_Исходный текст:_
**********

Отношения капитализма с культурой еще более двусмысленны, ибо очень уж контрастны: культура образует одновременно и опору и противодействие, традицию и [ее] оспаривание. Правда, такое противодействие часто истощалось после самых сильных своих вспышек. В лютеровой Германии протесты против монополии крупных фирм Фуггеров, Вельзеров и прочих потерпели неудачу. Почти всегда культура вновь становилась защитницей существующего порядка, и капитализм извлекал из этого какую-то долю своей безопасности.

Еще сегодня нам говорят, что капитализм — это строй если и не лучший, то по крайней мере наименее дурной из всех, что он более эффективен, чем социалистическая система, совершенно не затрагивая при этом собственность, и что он поощряет личную инициативу (слава новатору Шумпетеру!). Аргументы в его пользу рассеиваются, как при артиллерийском огне по обширной зоне, ложась, по-видимому, даже далеко от цели. Так, коль скоро деньги образуют структуру явной несправедливости, любой тезис в пользу социального неравенства льет воду на эту мельницу. В 1920 г. Кейнс13 безоговорочно высказался за «неравенство в распределении богатств» — лучшее, по его мнению, средство увеличить накопление капиталов, необходимых для полнокровности экономической жизни. «Неравенства любого порядка суть явления естественные, к чему это отрицать?» — писала совсем недавно, 11 августа 1979 г., «Монд»14.

**********

_Исходные записи:_
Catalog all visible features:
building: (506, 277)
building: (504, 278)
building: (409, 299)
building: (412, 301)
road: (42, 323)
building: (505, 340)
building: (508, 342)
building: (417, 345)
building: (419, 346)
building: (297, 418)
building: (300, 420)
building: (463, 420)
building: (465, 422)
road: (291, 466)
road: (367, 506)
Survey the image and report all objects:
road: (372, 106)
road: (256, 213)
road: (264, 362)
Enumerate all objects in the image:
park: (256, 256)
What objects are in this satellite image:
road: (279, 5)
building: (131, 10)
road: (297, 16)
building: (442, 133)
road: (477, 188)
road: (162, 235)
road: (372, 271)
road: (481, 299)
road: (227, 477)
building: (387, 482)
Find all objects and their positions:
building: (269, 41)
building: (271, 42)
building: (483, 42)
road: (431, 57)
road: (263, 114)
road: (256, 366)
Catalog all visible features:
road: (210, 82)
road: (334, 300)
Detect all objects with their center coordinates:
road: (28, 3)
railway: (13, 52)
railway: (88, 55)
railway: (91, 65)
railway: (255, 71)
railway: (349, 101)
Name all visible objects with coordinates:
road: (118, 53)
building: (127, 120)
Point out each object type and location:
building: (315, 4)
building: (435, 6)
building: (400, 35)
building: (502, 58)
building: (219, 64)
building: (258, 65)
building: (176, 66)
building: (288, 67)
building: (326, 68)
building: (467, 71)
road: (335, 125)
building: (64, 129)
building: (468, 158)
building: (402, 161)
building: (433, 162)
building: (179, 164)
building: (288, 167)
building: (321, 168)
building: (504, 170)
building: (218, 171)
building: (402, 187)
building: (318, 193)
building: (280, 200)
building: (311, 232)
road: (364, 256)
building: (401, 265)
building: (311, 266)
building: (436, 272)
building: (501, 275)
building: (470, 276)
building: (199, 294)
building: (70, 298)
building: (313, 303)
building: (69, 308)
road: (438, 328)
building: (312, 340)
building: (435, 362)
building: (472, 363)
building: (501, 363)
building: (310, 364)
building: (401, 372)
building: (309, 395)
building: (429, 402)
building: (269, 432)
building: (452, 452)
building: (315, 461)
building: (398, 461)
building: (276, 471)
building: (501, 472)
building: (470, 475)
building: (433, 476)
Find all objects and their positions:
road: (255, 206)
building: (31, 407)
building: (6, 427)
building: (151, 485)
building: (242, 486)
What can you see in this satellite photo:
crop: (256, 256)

**********

_Задания:_
**a)** Изложите фрагмент о капитализме и культуре в двух предложениях.
**b)** Перепишите из списка всё от строки, содержащей «Enumerate all objects», вниз до строки, содержащей «building: (127, 120)», включительно. При этом сместите каждую координату на 41.

_Ответы к заданиям:_
**a)** Культура служит капитализму одновременно опорой и противодействием, но противодействие часто истощалось: так, в лютеровой Германии протесты против монополии Фуггеров и Вельзеров потерпели неудачу, и почти всегда культура вновь защищала существующий порядок. Капитализм и сегодня называют наименее дурным строем, более эффективным, чем социалистическая система, а в его пользу работает любой тезис о социальном неравенстве: Кейнс в 1920 г. считал неравенство в распределении богатств лучшим, по его мнению, средством увеличить накопление капиталов, а «Монд» в 1979 г. назвала неравенства естественными.

**b)**
Enumerate all objects in the image:
park: (297, 297)
What objects are in this satellite image:
road: (320, 46)
building: (172, 51)
road: (338, 57)
building: (483, 174)
road: (518, 229)
road: (203, 276)
road: (413, 312)
road: (522, 340)
road: (268, 518)
building: (428, 523)
Find all objects and their positions:
building: (310, 82)
building: (312, 83)
building: (524, 83)
road: (472, 98)
road: (304, 155)
road: (297, 407)
Catalog all visible features:
road: (251, 123)
road: (375, 341)
Detect all objects with their center coordinates:
road: (69, 44)
railway: (54, 93)
railway: (129, 96)
railway: (132, 106)
railway: (296, 112)
railway: (390, 142)
Name all visible objects with coordinates:
road: (159, 94)
building: (168, 161)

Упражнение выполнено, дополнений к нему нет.